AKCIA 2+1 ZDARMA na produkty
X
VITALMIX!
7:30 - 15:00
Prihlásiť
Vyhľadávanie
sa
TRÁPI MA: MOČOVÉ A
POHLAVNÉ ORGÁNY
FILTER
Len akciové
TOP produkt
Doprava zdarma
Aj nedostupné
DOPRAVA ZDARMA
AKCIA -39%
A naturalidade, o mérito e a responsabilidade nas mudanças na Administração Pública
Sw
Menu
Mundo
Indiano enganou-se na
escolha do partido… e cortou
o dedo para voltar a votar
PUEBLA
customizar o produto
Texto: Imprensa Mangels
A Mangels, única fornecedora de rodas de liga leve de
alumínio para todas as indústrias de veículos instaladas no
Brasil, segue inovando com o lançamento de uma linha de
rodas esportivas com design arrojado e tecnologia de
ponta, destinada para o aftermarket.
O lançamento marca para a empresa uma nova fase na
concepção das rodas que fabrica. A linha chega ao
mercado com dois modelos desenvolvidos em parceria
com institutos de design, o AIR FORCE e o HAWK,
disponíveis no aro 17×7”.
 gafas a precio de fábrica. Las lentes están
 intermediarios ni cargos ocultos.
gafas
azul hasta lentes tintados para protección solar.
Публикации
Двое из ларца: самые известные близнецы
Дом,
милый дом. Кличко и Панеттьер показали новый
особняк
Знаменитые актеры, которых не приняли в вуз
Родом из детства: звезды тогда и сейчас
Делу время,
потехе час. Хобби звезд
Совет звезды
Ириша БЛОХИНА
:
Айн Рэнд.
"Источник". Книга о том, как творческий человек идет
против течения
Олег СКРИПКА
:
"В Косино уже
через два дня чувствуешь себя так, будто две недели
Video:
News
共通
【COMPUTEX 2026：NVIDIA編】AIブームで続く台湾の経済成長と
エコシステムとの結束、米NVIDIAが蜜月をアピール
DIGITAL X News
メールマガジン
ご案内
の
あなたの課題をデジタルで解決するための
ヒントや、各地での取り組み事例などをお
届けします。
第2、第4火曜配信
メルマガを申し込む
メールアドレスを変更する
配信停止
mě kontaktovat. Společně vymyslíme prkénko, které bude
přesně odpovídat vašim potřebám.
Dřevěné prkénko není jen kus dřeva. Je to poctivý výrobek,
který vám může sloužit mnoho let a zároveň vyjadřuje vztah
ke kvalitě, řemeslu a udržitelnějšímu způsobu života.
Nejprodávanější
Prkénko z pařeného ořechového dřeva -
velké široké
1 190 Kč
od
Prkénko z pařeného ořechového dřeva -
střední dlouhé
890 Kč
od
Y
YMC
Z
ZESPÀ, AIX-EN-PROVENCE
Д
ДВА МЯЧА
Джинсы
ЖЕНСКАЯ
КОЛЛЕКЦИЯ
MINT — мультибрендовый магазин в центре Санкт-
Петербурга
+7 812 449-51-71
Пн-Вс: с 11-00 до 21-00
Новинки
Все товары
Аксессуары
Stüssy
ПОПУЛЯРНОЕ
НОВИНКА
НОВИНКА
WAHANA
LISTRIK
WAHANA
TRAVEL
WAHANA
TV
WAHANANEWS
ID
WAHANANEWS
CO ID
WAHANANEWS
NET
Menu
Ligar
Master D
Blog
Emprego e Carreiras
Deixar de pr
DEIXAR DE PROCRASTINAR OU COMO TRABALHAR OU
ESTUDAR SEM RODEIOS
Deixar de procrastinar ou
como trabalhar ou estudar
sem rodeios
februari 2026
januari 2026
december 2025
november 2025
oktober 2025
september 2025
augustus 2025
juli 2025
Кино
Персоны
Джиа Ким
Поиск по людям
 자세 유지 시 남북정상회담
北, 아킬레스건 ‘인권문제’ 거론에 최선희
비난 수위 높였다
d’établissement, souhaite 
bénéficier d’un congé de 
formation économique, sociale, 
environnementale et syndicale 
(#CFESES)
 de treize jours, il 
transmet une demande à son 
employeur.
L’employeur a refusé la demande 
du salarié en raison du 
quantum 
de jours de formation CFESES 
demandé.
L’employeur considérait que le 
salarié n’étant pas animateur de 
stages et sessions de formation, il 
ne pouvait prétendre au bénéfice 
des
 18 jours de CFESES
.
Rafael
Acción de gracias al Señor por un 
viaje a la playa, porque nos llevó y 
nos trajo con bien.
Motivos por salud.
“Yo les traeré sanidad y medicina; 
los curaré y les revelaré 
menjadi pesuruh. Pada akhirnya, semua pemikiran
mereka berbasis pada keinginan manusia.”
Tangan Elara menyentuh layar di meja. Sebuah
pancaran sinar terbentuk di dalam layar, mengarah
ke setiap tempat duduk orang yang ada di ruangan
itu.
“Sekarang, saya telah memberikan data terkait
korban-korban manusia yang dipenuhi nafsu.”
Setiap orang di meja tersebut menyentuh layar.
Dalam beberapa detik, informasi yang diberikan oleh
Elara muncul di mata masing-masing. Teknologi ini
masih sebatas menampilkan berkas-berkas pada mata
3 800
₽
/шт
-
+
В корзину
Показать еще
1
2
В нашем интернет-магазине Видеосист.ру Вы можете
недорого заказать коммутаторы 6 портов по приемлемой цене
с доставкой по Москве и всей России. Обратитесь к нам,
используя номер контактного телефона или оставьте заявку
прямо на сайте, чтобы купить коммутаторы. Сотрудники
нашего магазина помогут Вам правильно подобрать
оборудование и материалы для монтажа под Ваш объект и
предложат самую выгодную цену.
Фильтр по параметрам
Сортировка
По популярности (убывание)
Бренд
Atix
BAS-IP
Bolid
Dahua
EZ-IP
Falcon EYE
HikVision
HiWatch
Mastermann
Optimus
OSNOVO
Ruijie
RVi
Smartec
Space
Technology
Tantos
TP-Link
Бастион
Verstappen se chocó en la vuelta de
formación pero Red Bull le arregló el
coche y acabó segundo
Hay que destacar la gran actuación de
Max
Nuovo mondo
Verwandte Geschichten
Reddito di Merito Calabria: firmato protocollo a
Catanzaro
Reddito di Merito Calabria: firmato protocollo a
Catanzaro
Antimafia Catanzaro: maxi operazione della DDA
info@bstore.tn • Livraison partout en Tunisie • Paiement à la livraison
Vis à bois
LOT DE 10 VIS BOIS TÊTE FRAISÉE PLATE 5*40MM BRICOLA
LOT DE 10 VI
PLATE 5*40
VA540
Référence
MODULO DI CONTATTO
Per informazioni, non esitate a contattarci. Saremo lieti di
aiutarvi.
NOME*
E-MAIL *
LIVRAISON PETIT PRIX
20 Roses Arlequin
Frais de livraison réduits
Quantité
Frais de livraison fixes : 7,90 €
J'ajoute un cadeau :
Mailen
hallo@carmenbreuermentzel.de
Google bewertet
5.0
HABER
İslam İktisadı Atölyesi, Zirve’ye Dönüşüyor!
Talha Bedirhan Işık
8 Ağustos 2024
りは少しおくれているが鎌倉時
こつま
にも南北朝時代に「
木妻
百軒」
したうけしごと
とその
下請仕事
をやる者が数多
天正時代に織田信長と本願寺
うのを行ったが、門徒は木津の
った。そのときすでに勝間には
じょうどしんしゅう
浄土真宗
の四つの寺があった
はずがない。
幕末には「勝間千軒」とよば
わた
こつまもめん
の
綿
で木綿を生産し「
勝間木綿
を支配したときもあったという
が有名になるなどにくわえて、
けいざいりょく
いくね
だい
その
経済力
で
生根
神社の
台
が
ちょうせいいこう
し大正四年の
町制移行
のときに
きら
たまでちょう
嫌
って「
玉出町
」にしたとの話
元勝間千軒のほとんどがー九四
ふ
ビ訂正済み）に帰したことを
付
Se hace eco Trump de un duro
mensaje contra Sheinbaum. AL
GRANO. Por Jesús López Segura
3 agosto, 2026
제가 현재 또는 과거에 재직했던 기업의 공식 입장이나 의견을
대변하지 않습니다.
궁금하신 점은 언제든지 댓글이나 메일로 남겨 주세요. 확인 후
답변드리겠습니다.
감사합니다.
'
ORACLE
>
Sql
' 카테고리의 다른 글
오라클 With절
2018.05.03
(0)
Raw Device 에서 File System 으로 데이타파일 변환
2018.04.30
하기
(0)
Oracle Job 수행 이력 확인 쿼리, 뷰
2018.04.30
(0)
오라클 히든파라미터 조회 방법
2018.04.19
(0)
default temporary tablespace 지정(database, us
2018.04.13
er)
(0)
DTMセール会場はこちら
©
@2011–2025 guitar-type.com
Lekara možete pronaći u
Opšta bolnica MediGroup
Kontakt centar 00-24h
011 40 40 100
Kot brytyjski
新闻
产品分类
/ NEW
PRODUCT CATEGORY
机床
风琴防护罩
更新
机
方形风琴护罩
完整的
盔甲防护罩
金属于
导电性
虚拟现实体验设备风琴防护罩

Work to complete — For each line in the data above that contains the string "Mangels", extract the line.

Written answer —
Texto: Imprensa Mangels
A Mangels, única fornecedora de rodas de liga leve de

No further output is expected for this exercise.